- BRANO DELL'ESERCIZIO
################
Il responsabile dell’omicidio di Ciro Piccione ha un nome. Tutta da riscontrare, invece, la sua versione dei fatti. E con quella anche la lettura della tragica lite culminata nei colpi di pistola che hanno ucciso il giovane imprenditore agricolo di San Giorgio Jonico. In questo senso di fondamentale importanza è ritrovare l’arma del delitto. Una pistola che Salvatore Mele, fermato per il delitto, ha detto di aver lanciato in mare. Così ieri mattina i sub si sono immersi nel canale Ostone, nella zona di Marina di Lizzano, per cercare quell’arma. Ma i primi accertamenti non hanno dato esiti positivi.
Le indagini sull’omicidio dello scorso 12 maggio, l’altra sera hanno fatto registrare una svolta fondamentale con il fermo di Salvatore Mele, 29enne di Lizzano. C’era proprio lui quella maledetta mattina, intorno a mezzogiorno, nel deposito degli attrezzi di Ciro Piccione in via Brunelleschi, alla periferia della cittadina jonica. 
Mele è stato individuato dai carabinieri e l’altro giorno dinanzi al pm Maurizio Carbone (nella foto a sinistra), ha confessato. Questo giovane incensurato, che è assistito dagli avvocati Franz Pesare (nella foto a destra) e Pasquale Corigliano, ha ammesso di aver incontrato l’imprenditore con il quale aveva un appuntamento per un chiarimento. 
Pomo della discordia l’amicizia tra Piccione e la madre della fidanzata di Mele. 
Un rapporto che il giovane finito in cella con l’accusa di omicidio e la sua ragazza non approvavano. Così quel 12 maggio era in programma un chiarimento. Le cose, però, si sono messe male. Ed è qui che si intrecciano i nodi che ora il pubblico ministero Maurizio Carbone e i carabinieri del colonnello Giovanni Tamborrino sono chiamati a sciogliere.
Perché il giovane indagato ha sostenuto di essersi presentato a quell’incontro disarmato. Durante la discussione, a suo dire, sarebbe stata la vittima a tirare fuori quell’arma. 
Così durante la colluttazione lui avrebbe tentato di disarmarlo e sarebbero partiti i due colpi di pistola che hanno ucciso Piccione. 
 
Una versione dei fatti che rimescola le carte e la lettura del caso che ad oggi è consacrata nelle contestazioni rivolte al momento del fermo.
################
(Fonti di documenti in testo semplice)
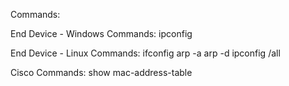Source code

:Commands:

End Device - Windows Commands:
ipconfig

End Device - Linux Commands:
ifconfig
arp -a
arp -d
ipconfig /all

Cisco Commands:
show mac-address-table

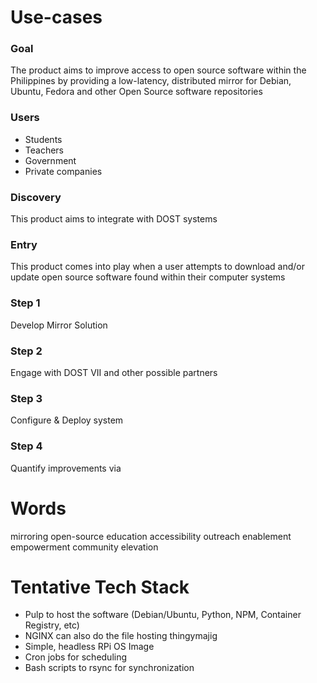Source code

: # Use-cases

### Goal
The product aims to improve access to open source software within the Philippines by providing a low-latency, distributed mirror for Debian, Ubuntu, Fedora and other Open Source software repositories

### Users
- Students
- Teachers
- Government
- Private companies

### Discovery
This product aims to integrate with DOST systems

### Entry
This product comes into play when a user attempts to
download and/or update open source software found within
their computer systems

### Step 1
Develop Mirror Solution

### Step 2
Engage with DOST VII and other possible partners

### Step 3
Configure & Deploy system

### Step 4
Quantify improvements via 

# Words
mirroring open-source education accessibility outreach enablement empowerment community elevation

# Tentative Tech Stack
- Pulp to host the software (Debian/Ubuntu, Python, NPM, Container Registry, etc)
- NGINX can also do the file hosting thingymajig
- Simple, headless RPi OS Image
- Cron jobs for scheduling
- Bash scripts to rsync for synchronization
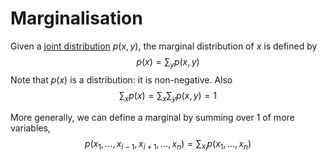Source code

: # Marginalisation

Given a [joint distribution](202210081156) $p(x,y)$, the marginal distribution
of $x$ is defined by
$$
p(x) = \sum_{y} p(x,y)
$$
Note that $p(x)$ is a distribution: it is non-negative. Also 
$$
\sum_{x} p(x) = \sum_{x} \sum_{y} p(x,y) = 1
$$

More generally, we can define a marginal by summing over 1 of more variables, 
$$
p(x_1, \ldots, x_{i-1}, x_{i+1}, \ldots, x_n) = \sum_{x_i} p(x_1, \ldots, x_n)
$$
################
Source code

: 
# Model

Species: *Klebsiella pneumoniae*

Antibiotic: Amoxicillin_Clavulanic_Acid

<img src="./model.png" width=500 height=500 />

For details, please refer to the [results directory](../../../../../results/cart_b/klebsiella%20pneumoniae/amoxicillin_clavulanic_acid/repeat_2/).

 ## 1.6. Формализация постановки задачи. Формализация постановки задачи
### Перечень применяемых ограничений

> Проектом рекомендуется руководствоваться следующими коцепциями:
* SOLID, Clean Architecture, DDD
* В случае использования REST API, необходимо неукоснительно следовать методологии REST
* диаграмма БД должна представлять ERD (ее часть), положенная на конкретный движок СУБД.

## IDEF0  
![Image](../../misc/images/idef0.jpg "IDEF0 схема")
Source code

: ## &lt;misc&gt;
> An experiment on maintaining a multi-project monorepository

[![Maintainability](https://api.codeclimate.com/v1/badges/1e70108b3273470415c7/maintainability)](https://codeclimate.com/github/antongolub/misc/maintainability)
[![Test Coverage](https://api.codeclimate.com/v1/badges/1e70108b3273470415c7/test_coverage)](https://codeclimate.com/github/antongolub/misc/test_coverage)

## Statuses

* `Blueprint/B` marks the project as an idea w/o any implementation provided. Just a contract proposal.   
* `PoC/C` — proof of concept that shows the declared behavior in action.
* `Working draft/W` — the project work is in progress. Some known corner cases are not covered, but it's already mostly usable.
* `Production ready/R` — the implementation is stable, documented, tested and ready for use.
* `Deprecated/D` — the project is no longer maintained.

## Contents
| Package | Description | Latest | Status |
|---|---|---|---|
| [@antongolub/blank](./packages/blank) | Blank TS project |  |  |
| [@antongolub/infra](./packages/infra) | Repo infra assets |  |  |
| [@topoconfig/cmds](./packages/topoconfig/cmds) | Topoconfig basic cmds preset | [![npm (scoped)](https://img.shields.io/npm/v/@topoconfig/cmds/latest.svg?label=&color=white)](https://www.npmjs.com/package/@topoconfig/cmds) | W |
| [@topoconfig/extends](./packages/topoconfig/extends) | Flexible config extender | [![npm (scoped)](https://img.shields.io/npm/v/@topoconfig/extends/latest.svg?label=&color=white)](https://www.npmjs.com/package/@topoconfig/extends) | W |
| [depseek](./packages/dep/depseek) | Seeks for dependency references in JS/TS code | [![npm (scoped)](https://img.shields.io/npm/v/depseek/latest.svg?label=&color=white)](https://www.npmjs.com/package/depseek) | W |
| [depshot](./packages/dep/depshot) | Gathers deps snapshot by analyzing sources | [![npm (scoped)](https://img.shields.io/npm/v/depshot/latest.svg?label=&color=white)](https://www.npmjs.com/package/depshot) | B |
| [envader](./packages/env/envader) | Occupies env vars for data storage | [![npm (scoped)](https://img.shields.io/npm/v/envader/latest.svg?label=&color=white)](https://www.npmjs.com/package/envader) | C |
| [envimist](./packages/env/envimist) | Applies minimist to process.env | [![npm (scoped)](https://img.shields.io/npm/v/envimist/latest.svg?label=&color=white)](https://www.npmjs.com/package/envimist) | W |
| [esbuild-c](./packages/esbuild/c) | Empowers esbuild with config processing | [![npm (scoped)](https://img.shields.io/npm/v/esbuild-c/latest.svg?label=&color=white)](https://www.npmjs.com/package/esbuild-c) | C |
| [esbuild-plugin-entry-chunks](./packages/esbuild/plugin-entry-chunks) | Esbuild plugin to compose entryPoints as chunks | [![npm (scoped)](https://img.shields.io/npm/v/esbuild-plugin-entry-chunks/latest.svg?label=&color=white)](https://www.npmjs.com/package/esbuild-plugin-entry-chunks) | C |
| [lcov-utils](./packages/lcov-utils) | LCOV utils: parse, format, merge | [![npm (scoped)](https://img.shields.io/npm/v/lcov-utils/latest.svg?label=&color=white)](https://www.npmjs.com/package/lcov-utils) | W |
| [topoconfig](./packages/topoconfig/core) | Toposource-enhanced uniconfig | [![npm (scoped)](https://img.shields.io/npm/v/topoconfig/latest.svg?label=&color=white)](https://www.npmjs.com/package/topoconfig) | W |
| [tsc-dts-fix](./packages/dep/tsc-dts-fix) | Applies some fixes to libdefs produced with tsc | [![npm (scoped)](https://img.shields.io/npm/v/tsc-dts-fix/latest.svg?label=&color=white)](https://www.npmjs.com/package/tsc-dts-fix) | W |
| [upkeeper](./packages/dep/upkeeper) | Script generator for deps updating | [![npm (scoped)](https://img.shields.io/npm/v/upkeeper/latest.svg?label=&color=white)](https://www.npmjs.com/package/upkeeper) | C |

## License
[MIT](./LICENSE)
################
- COMPITO DA SVOLGERE
Per favore, modifica il brano sull'omicidio: riscrivi il tratto da "Un rapporto che" fino a "hanno ucciso Piccione." incluso, mettendo "zuffa" al posto di "colluttazione".

- RISPOSTA ATTESA
Un rapporto che il giovane finito in cella con l’accusa di omicidio e la sua ragazza non approvavano. Così quel 12 maggio era in programma un chiarimento. Le cose, però, si sono messe male. Ed è qui che si intrecciano i nodi che ora il pubblico ministero Maurizio Carbone e i carabinieri del colonnello Giovanni Tamborrino sono chiamati a sciogliere.
Perché il giovane indagato ha sostenuto di essersi presentato a quell’incontro disarmato. Durante la discussione, a suo dire, sarebbe stata la vittima a tirare fuori quell’arma. 
Così durante la zuffa lui avrebbe tentato di disarmarlo e sarebbero partiti i due colpi di pistola che hanno ucciso Piccione.